◆ Assignment ◆
Would you copy the records below, exactly and only from their first line through the line containing "The imaging system", without any pictures?

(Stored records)

----

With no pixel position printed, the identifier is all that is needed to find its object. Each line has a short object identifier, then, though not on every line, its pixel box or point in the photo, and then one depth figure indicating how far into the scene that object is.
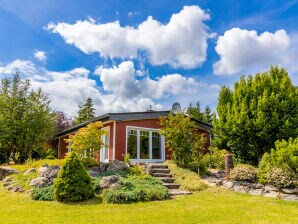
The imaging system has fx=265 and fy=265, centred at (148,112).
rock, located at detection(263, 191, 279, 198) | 10.90
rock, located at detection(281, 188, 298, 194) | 10.73
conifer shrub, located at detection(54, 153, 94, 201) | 9.61
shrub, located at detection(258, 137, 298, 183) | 11.31
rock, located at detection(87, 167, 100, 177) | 13.13
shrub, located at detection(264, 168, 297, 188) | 10.93
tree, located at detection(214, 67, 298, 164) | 15.41
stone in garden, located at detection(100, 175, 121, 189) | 10.62
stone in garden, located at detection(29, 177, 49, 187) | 11.25
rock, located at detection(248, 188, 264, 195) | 11.30
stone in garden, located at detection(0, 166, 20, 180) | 14.24
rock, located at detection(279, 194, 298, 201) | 10.38
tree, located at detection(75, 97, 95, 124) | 38.08
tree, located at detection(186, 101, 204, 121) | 34.59
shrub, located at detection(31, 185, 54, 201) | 9.87
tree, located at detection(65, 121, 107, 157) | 14.72
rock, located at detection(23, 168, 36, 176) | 13.46
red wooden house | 16.66
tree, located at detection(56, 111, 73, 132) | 33.19
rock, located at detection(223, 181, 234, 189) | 12.17
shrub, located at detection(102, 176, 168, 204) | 9.59
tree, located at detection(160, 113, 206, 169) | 15.24
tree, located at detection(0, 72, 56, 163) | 20.20
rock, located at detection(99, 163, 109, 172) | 14.03
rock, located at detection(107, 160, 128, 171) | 14.05
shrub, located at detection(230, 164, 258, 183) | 12.43
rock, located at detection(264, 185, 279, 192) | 11.17
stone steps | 11.78
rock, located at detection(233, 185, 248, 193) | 11.66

----

◆ Completed task ◆
With no pixel position printed, the identifier is all that is needed to find its object. Each line has a short object identifier, then, though not on every line, its pixel box or point in the photo, and then one depth figure indicating how far into the scene that object is.
The imaging system has fx=265 and fy=265, centred at (148,112).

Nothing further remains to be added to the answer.